Common Mistakes Indians Make on ₹70k
- Renting a ₹22,000 flat "because I earn 70k" — kills your savings rate. Cap rent at 25%.
- Not investing because "I'll start when I hit ₹1 lakh salary" — you lose 3–5 years of compounding.
- Paying ₹2,000/month for LIC endowment plans giving 4–5% returns. Buy term insurance + SIP instead.
- Skipping health insurance because "company gives one" — you'll lose it the day you switch jobs.
- Choosing old tax regime without doing the math. For most ₹70k earners with no home loan, new regime = zero tax.
- Buying a car on loan at this salary level. A ₹8L car with ₹15k EMI destroys wealth for 5 years.
Action Plan
Try on FundGenie
Your ₹70k salary can build a ₹3 crore corpus by age 55 — but only with the right numbers. Calculate your personalised SIP plan on FundGenie, check your exact tax under both regimes, and test any home loan EMI in seconds. Two minutes of planning today = ₹1 crore extra by retirement.
FAQs
Q1. What is the in-hand salary for ₹70,000 CTC in India? On a ₹70k monthly gross (₹8.4L CTC), in-hand is typically ₹66,000–67,000 after PF and professional tax. Under the FY2025-26 new regime, income tax is ₹0.
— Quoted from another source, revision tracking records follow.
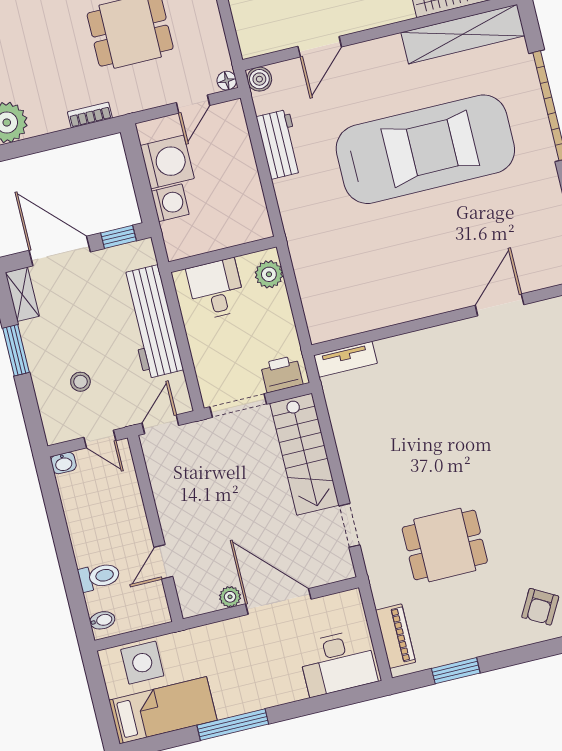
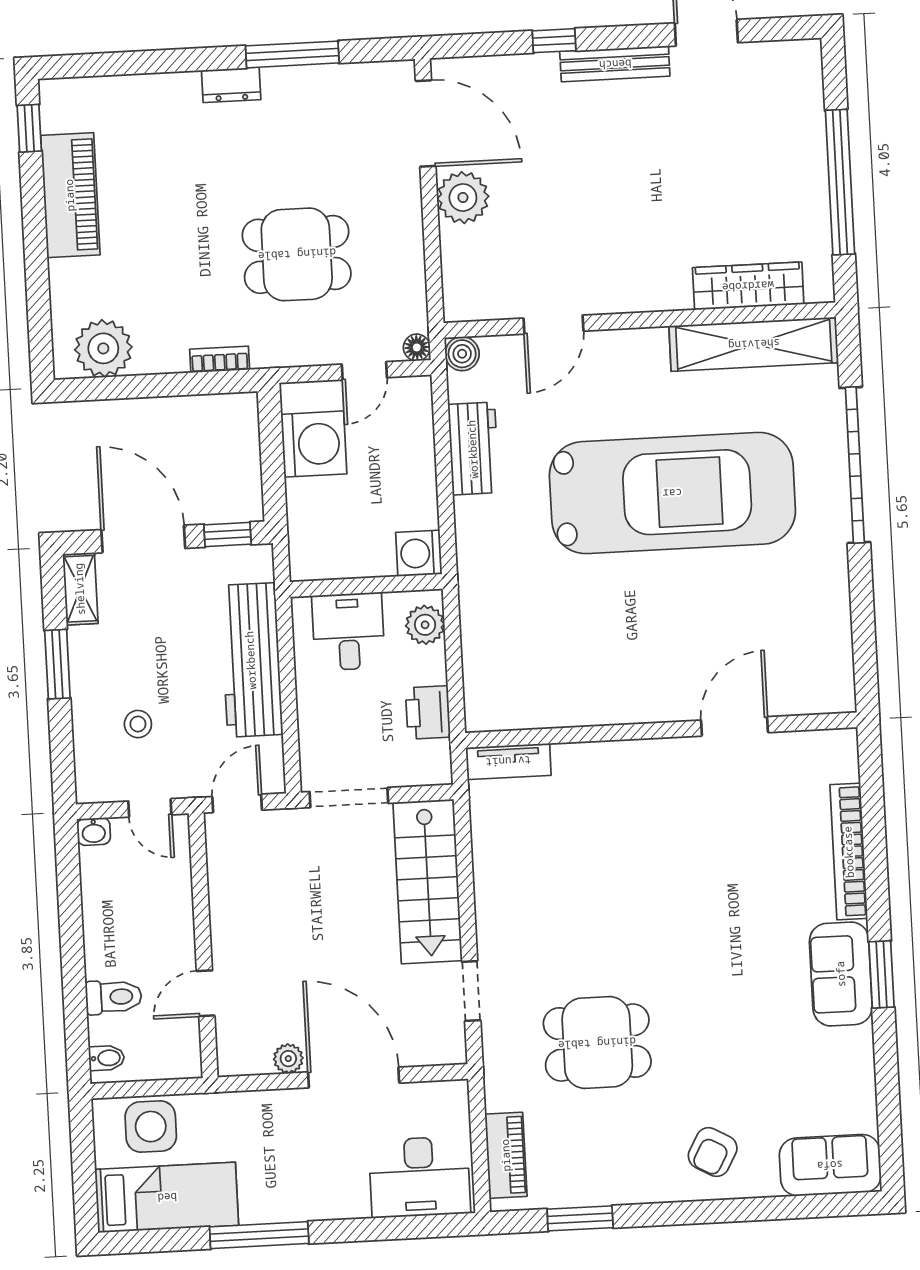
washing machine: (170, 203) -> (419, 553), moved, turned 180
printer: (282, 374) -> (428, 712), moved, turned -90

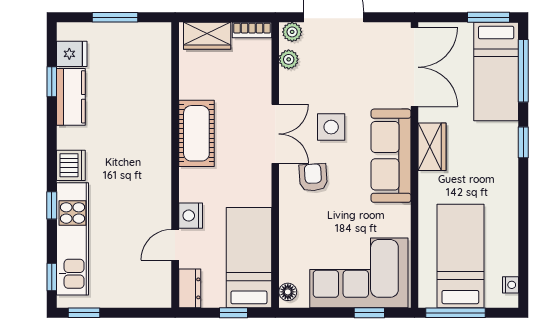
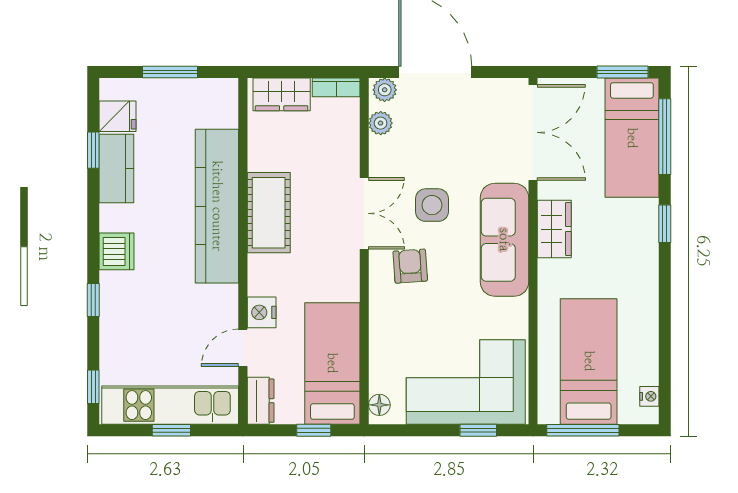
kitchen counter: (154, 128) -> (217, 206), added
kitchen unit: (72, 239) -> (170, 405), moved, turned -90
window: (84, 313) -> (171, 430), moved

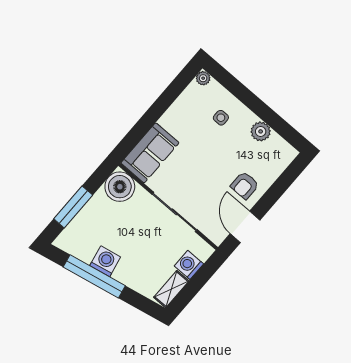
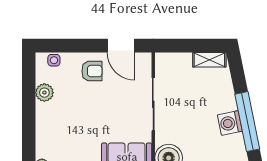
side table: (221, 118) -> (54, 60), moved
door: (245, 227) -> (121, 46), hinge flipped
washing machine: (189, 265) -> (182, 62), removed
Q2. How much SIP should I do on a ₹70,000 salary? Aim for 20% of take-home = ₹13,000/month. If single with no dependents, push it to ₹18,000–20,000 (25–30%) for maximum compounding.
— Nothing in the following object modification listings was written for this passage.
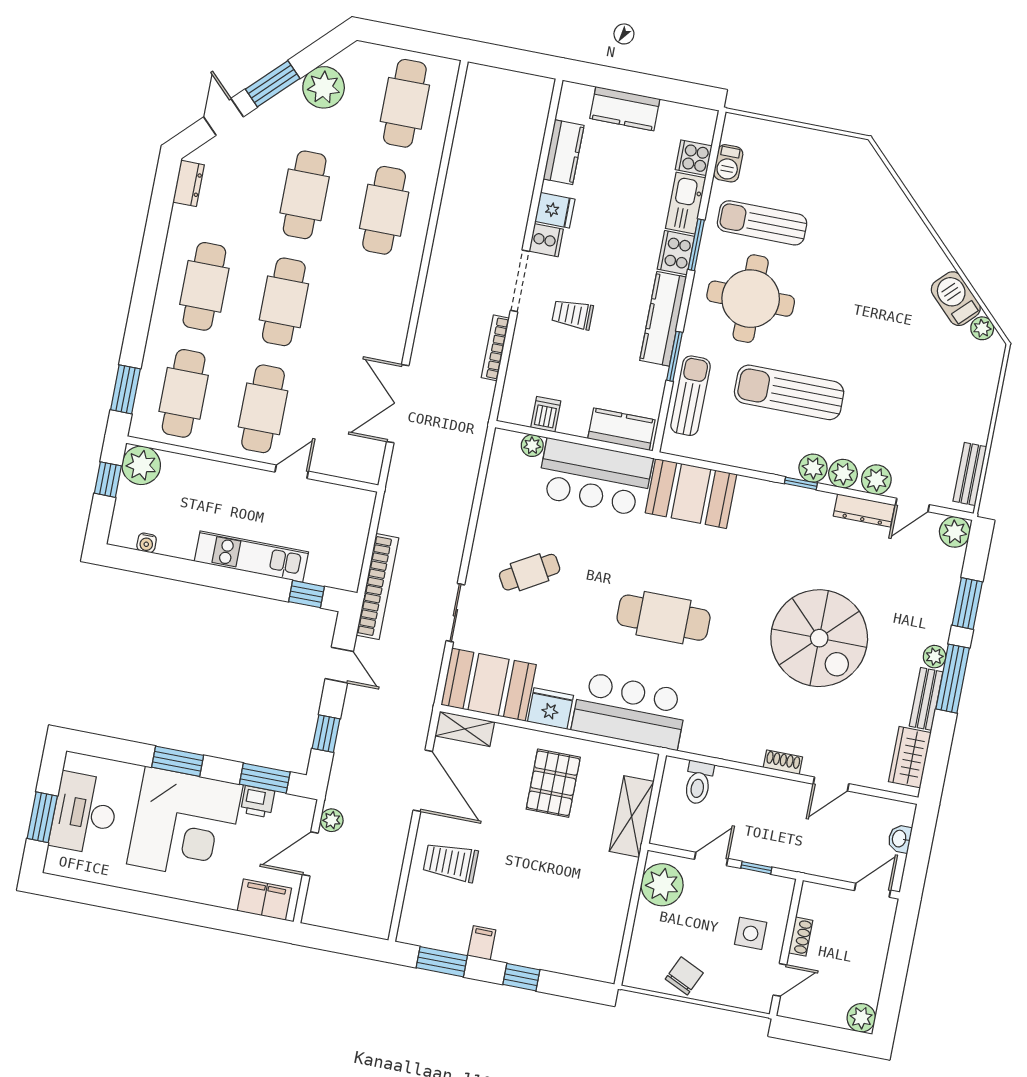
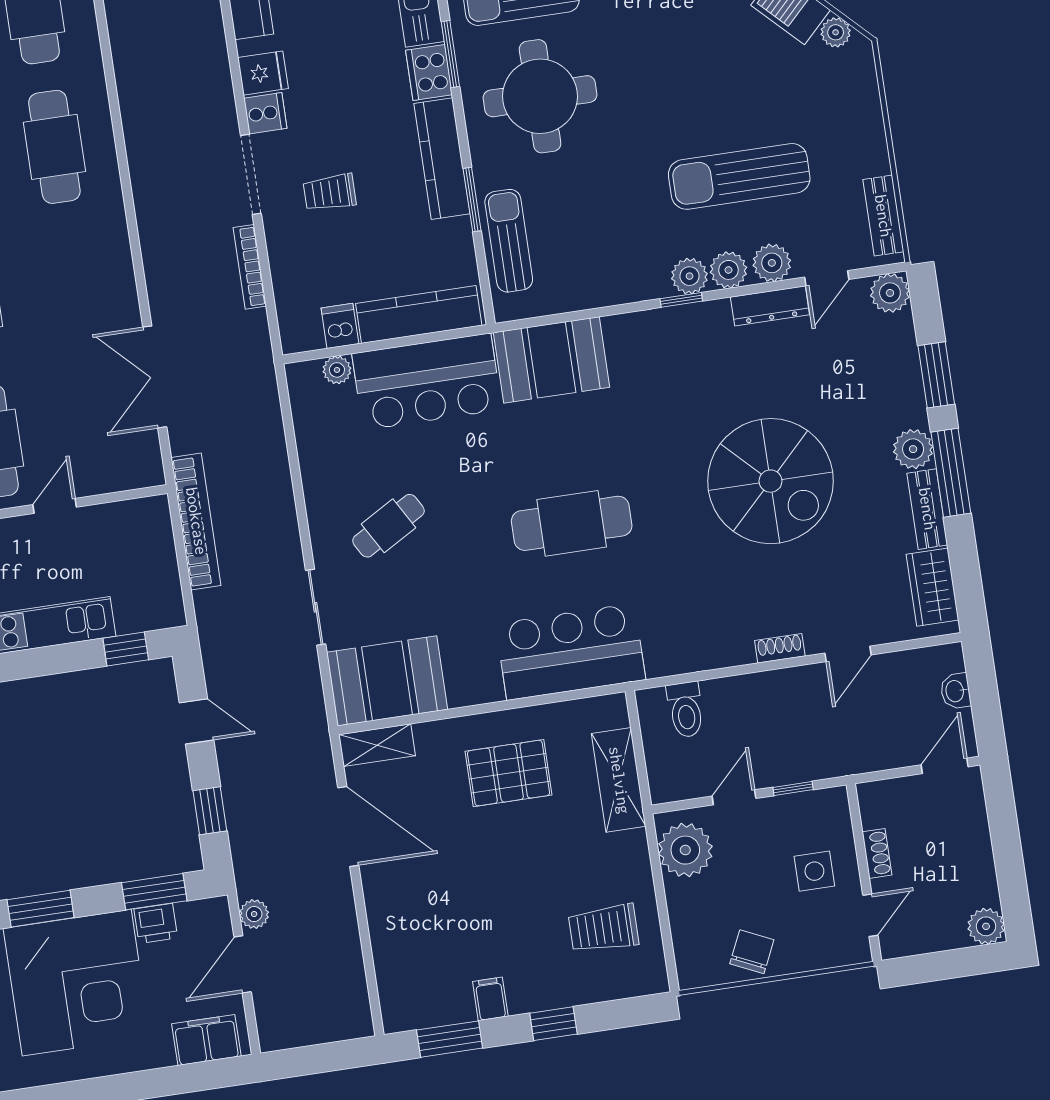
sun lounger: (789, 392) -> (739, 176), moved
kitchen counter: (621, 429) -> (419, 314), width x1.50
bookcase: (377, 587) -> (196, 521), moved
plant: (935, 657) -> (913, 449), width x1.38, depth x1.38
fridge: (550, 708) -> (473, 683), removed
pallet: (553, 783) -> (509, 773), turned 90
trolley: (451, 862) -> (604, 928), moved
Q3. What is the maximum EMI I can afford on ₹70,000 salary?
Total EMIs should not exceed 40% of take-home = ₹26,000. But a safer, lender-preferred limit is 30% (₹20,000) so you can also invest.
Q4. Old regime or new regime for ₹8.4 lakh salary? New regime wins in 2026 — you pay ₹0 tax with just the ₹75,000 standard deduction. Old regime only helps if you have a large home loan interest deduction.
Q5. Can I buy a house on ₹70,000 salary in India? You qualify for a home loan of roughly ₹40–45 lakh (based on 60x monthly income). But at metro property prices, that only buys a 1BHK in outer suburbs. Renting is often smarter until salary crosses ₹1.5L.
Q6. How much emergency fund do I need on a ₹70k salary? 6 months of essential expenses = ~₹2 lakh in a liquid or overnight fund. Never mix this with equity SIPs.
Q7. Should I invest in NPS with a ₹70k salary? Only under old regime (for ₹50k extra 80CCD(1B) deduction). In new regime, NPS locks money till 60 with no tax benefit — SIPs give better flexibility.
Q8. What corpus can ₹70k salary build in 20 years? With ₹13,000/month SIP + 10% annual step-up at 12% return, you can build ~₹1.6 crore in 20 years. With 15% step-up, ~₹2.1 crore.